Desfraldei a bandeira como um lençol na varanda, ajustei o cachecol e preparei-me para bater emocionado no peito, bem em cima das quinas, e talvez arrancar os poucos cabelos que conseguisse agarrar, durante 90 minutos.

Os meus filhos preferiram a PS3 e os cartoons animados, apesar de avisados da solenidade do momento, de gostarem de futebol e até saberem que um dos ídolos inevitáveis ia jogar. Senti que estavam a trair a sua Selecção, mas enquanto eu puder serão inimputáveis. Acho que perceberam primeiro do que eu que era melhor divertirem-se do que sofrer a bom sofrer.

Senti também que era masoquista. Que já sabia ao que ia. Que nada mudava só porque havia agora o-Liedson-com-que-nunca-concordei de diferente e um novo esquema, assente em nova geometria, depois de décadas a desenhar classe com outra.

Vi perdidas incríveis. Mãos na cabeça. Um golo de elmo com chifres veloz sobre um drakar a abrir-nos a porta do desespero. Mais falhas, faces coradas, sentimentos de impotência. Vi tudo menos classe, tudo menos aquelas jogadas de sonho que me faziam perder a compostura. Rui Costa em túneis sucessivos, Figo a serpentear pela esquerda e pela direita, costurando nós nas pernas rivais, e Nuno Gomes a achar-se sobre-humano e a mandar bugiar Barthez, com um manguito de pé esquerdo.

Para cúmulo, no primeiro jogo, Liedson acertou onde nenhum português de gema acertara. O nome na camisola e a aparência, mais transatlântica do que o habitual, destoavam, não era a mesma coisa. A Liedsão nem o último acordo ortográfico ajudaria! A Liedsinho também não. Enfim, que seja Liedson. Que seja Pepe! Que seja Deco! Képler ou Anderson Luís não seriam melhor...

Não deu para mais. E terminei resignado, e ainda por cima com os sentimentos acabados de sair do misturador. O avançado que «contratámos» no Brasil é o grande responsável por ainda podermos somar um-mais-um. Agradeço-lhe baixinho, mas, se me perguntarem, nego todas as acusações. E mesmo assim não sei se tenho de discutir isso convosco.
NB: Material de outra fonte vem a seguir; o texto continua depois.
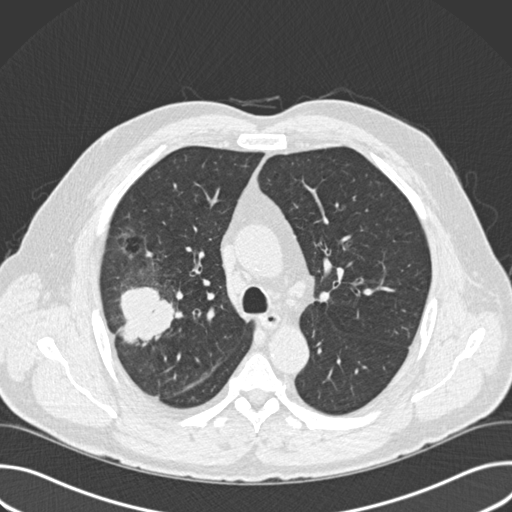
Low-dose screening chest CT, one axial slice. Slice 110 of 157 in the series (ordered by position). Reconstruction kernel B30f. 120 kVp. Lung window (W 1500 / L -600 HU). 2 mm slice thickness. 512 × 512 image matrix, field of view 380 × 380 mm.
Structures marked on this image (outlined manually by an expert reader):
- lesion 1 (tumor, upper lobe of right lung): bounding box (x1, y1, x2, y2) in pixels: (118, 287, 175, 344)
Como CQ - desde a saga Bond que acho que os nomes feitos com iniciais dão uma aura de maior inteligência a quem os usa - não quer discutir tácticas com jornalistas, ou seja com mais ninguém, fiquei a falar sozinho, de cerveja e tremoços nas mãos, a escaldar com o cachecol ainda no pescoço e a tentar encontrar milagres no vazio.
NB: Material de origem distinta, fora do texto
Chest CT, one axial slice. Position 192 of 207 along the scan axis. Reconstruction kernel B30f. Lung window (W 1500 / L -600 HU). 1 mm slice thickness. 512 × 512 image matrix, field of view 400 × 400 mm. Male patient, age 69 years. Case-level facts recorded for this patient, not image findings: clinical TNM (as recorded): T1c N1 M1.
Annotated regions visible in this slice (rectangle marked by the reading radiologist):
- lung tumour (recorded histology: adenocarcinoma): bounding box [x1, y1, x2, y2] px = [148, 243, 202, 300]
O losango pode até fazer sentido, por que não? Mas porquê agora? Será uma táctica a solução de tantos problemas, dos quais o principal é não mostrar consistência e jogar mal? Com tanta qualidade nas alas faz sentido afunilar o jogo e adaptar o melhor extremo e grande figura a tantos obstáculos na área? De que vale a pena ter dois avançados no meio, quando um deles apenas aí brilhava quando aparecia vindo de outras zonas? É Pepe o 6 ideal para a nova figura geométrica?
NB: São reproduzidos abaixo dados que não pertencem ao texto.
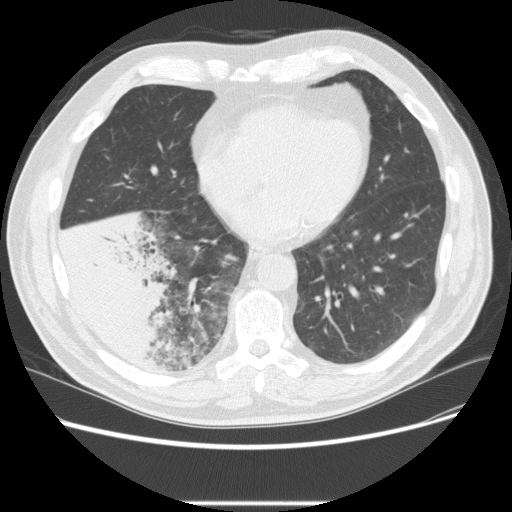
Low-dose screening chest CT, one axial slice. Slice 84 of 233 in the series (ordered by position). Reconstruction kernel STANDARD. 120 kVp. Lung window (W 1500 / L -600 HU). 2.5 mm slice thickness. 512 × 512 image matrix, field of view 380 × 380 mm.
Annotated regions visible in this slice (manually delineated by an expert):
- lesion 3 (tumor, lower lobe of right lung): bounding box <57,209,177,366> (left, top, right, bottom; pixels)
O meu alter-ego não me responde, se calhar também acha que não deve discutir tácticas comigo.

CQ está sozinho no mundo, eu estou sozinho no mundo. Sem nada para discutir, os dois temos razão. E não a temos. Todos os dez milhões de portugueses têm razão. E não a têm. E não geramos a dúvida que um tal de Descartes idolatrou e que nos resolveu tantos problemas e puzzles depois.

Uma coisa que me atingiu de repente (Culpado, confesso!). E merecer estar no Mundial, tem discussão? Pois isso também não, não é?